After calling ifdown can1, FlexCAN driver continues to broadcast repeatedly the last unacknowledged message which causes our periperials to freeze in some cases. Is there a way how to force FlexCAN driver to stop sending messages completely if the can interface is down?
Apalis IMX8QM
Debian 10.12 w/ kernel from the "linux-toradex" repository ("toradex_5.4-2.3.x-imx" branch)
Default FlexCAN driver included with the kernel
CAN bus terminated from both sides (120 Ohm)
We have our own custom carrier board. Can device tree was not changed
Detailed description: The problem:
FlexCAN driver/controller enters an error state after invoking “ifdown can1” and rebooting the system without running “ifup can1” prior to the reboot
Before the reboot, an endless chain of unacknowledged messages is being generated while the interface is down. I presume that this is the expected behavior
After the reboot, sending a message and thus initializing the interface causes it to keep sending the same message (the oldest one in the queue) over and over again every 120 microseconds
This is the exact opposite of the behavior described above, as the unacknowledged messages are being generated while the interface is up, not down
All CAN communication on the interface is stuck in this state. No other messages can be sent over the bus (analyzed using saleae and an oscilloscope). The only visible message is the one being sent repeatedly.

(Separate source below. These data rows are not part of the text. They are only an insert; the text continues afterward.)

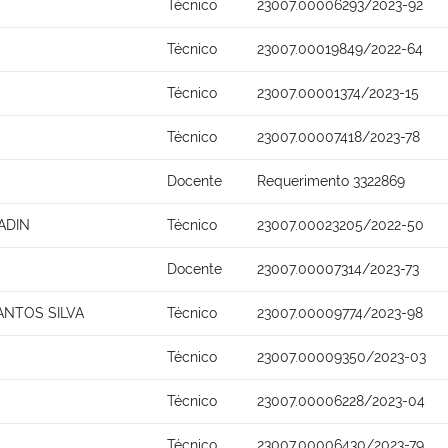
Técnico
23007.00006293/2023-92
Técnico
23007.00019849/2022-64
Técnico
23007.00001374/2023-15
Técnico
23007.00007418/2023-78
Docente
Requerimento 3322869
ADIN
Técnico
23007.00023205/2022-50
Docente
23007.00007314/2023-73
ANTOS SILVA
Técnico
23007.00009774/2023-98
Técnico
23007.00009350/2023-03
Técnico
23007.00006228/2023-04
Técnico
23007.00006430/2023-79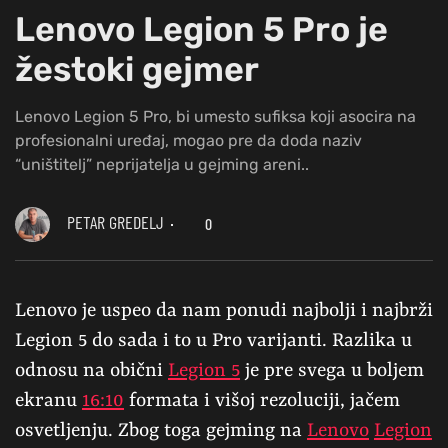
Lenovo Legion 5 Pro je
žestoki gejmer
Lenovo Legion 5 Pro, bi umesto sufiksa koji asocira na
profesionalni uređaj, mogao pre da doda naziv
“uništitelj” neprijatelja u gejming areni..
PETAR GREDELJ
0
Lenovo je uspeo da nam ponudi najbolji i najbrži
Legion 5 do sada i to u Pro varijanti. Razlika u
odnosu na obični
Legion 5
je pre svega u boljem
ekranu
16:10
formata i višoj rezoluciji, jačem
osvetljenju. Zbog toga gejming na
Lenovo
Legion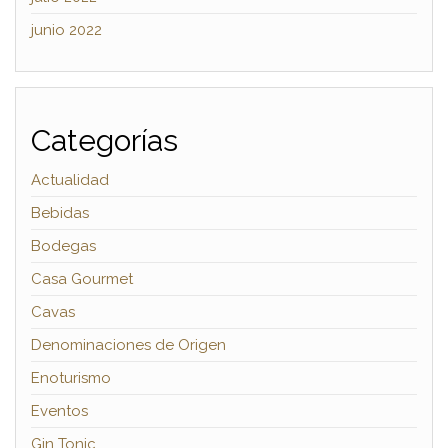
junio 2022
Categorías
Actualidad
Bebidas
Bodegas
Casa Gourmet
Cavas
Denominaciones de Origen
Enoturismo
Eventos
Gin Tonic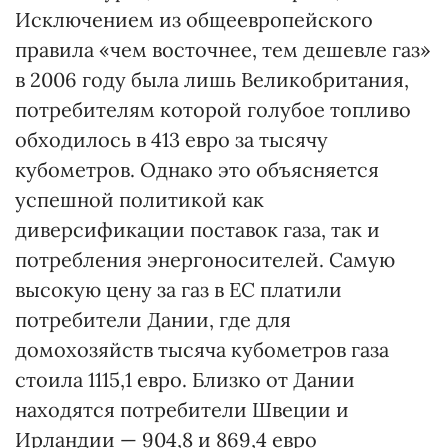
Исключением из общеевропейского
правила «чем восточнее, тем дешевле газ»
в 2006 году была лишь Великобритания,
потребителям которой голубое топливо
обходилось в 413 евро за тысячу
кубометров. Однако это объясняется
успешной политикой как
диверсификации поставок газа, так и
потребления энергоносителей. Самую
высокую цену за газ в ЕС платили
потребители Дании, где для
домохозяйств тысяча кубометров газа
стоила 1115,1 евро. Близко от Да­нии
находятся потребители Швеции и
Ирландии — 904,8 и 869,4 евро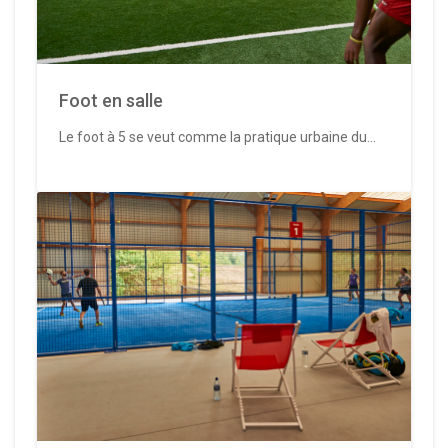
Foot en salle
Le foot à 5 se veut comme la pratique urbaine du...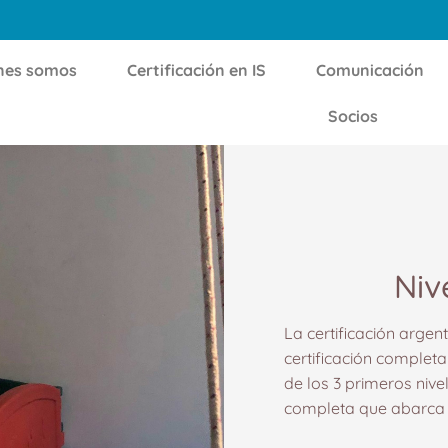
nes somos
Certificación en IS
Comunicación
Socios
Niv
La certificación arge
certificación completa
de los 3 primeros nivel
completa que abarca el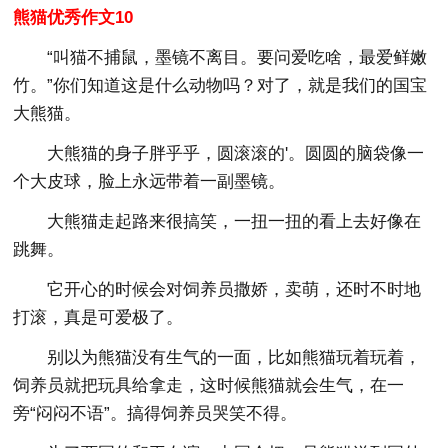
熊猫优秀作文10
“叫猫不捕鼠，墨镜不离目。要问爱吃啥，最爱鲜嫩
竹。”你们知道这是什么动物吗？对了，就是我们的国宝
大熊猫。
大熊猫的身子胖乎乎，圆滚滚的'。圆圆的脑袋像一
个大皮球，脸上永远带着一副墨镜。
大熊猫走起路来很搞笑，一扭一扭的看上去好像在
跳舞。
它开心的时候会对饲养员撒娇，卖萌，还时不时地
打滚，真是可爱极了。
别以为熊猫没有生气的一面，比如熊猫玩着玩着，
饲养员就把玩具给拿走，这时候熊猫就会生气，在一
旁“闷闷不语”。搞得饲养员哭笑不得。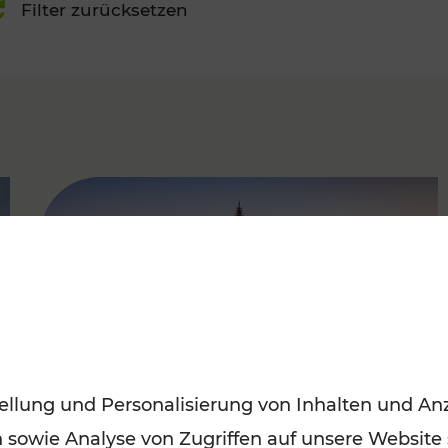
Filter zurücksetzen
FAMOUS
ellung und Personalisierung von Inhalten und Anz
n sowie Analyse von Zugriffen auf unsere Website
Sommerferien in Wien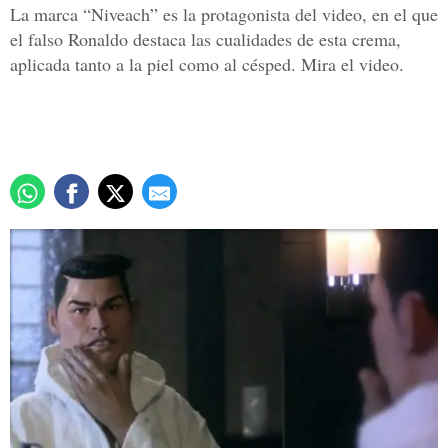
La marca “Niveach” es la protagonista del video, en el que
el falso Ronaldo destaca las cualidades de esta crema,
aplicada tanto a la piel como al césped. Mira el video.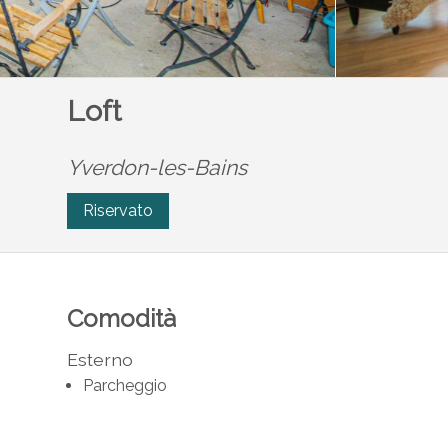
Loft
Yverdon-les-Bains
Riservato
Comodità
Esterno
Parcheggio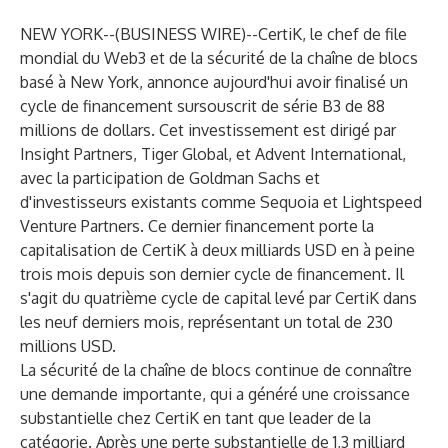
NEW YORK--(
BUSINESS WIRE
)--
CertiK
, le chef de file
mondial du Web3 et de la sécurité de la chaîne de blocs
basé à New York, annonce aujourd'hui avoir finalisé un
cycle de financement sursouscrit de série B3 de 88
millions de dollars. Cet investissement est dirigé par
Insight Partners, Tiger Global, et Advent International,
avec la participation de Goldman Sachs et
d'investisseurs existants comme Sequoia et Lightspeed
Venture Partners. Ce dernier financement porte la
capitalisation de CertiK à deux milliards USD en à peine
trois mois depuis son dernier cycle de financement. Il
s'agit du quatrième cycle de capital levé par CertiK dans
les neuf derniers mois, représentant un total de 230
millions USD.
La sécurité de la chaîne de blocs continue de connaître
une demande importante, qui a généré une croissance
substantielle chez CertiK en tant que leader de la
catégorie. Après une perte substantielle de 1,3 milliard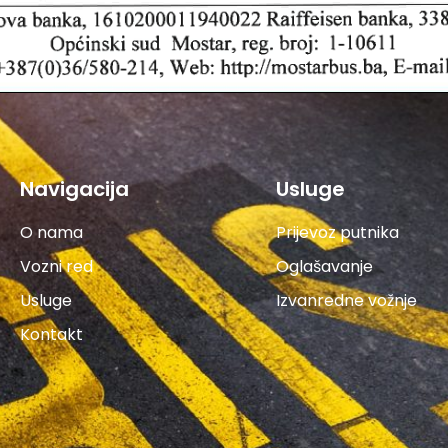
Navigacija
Usluge
O nama
Prijevoz putnika
Vozni red
Oglašavanje
Usluge
Izvanredne vožnje
Kontakt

This most likely causes some of our CAN-based peripherals to freeze (FEIG VEK S4C not even reacting to its physical mode/reset button)
Invoking “ifdown can1 && reboot” is enough to reproduce the issue
A software restart doesn’t fix the issue, one of the devices have to be powered off and back on (either the peripheral or the SBC)
I also tried using different kernel/FlexCAN driver versions
Performing “ifdown can1 && sleep 10 && ifup can1 && reboot” does generate unacknowledged messages, but after the reboot, the system works correctly
Potential issues:
There is a chain of unacknowledged messages before the system fully boots up and the network interfaces go up
This is the same as if “ifdown can1” was invoked
A short logic level jump occurs at the CAN N wire 60 milliseconds after shutdown (Low → High (~ 2.5ms) → Low)
The only related messages in “dmesg” are:
“flexcan 5a8e0000.can can1: bit-timing not yet defined”
“flexcan 5a8e0000.can can1: New error state: 1”
“flexcan 5a8e0000.can can1: New error state: 2”
I suspect that you don’t have pull up resistor on CANTX and perhaps your iMX8QM pulls CANTX down by default. This will put long dominant on the bus. Isn’t this your chain of unacknowledged messages? At least on your waveform I see long low level after startup, after reboot and before reboot. This is wrong and should be fixed.
Also, if you look at the module datasheet (https://docs.toradex.com/105526-apalis-imx8-datasheet.pdf), you can see that the pin reset state is marked as PD for SODIMM 14, for instance. Could you please have a look at it and check if this helps you with your issue?
Thanks again and thanks @Edward for another precious help.
Thanks both @Edward@gclaudino.tx for your comments and advices, I have sent a request to our HW designers to check this and I will let you know.
In the meanwhile, we have looked at the documentation and tried to set Pull (Field 6-5 to UP state) i.MX Device Tree Pinmux Settings Guide for System on Module
Before the state of the field was Down. And after changing to UP we did not see any progress.
Device tree won’t help solving missing pull up issue. If default pad pull direction is down, then it still will take quite a long to launch kernel and configure pins as instructed in DT. All that long time CANTX=0. Software vise you could try minimizing length of unwanted CANTX=0 on power up enabling pull up early in U-Boot, but this still won’t eliminate CANTX=0 pulse.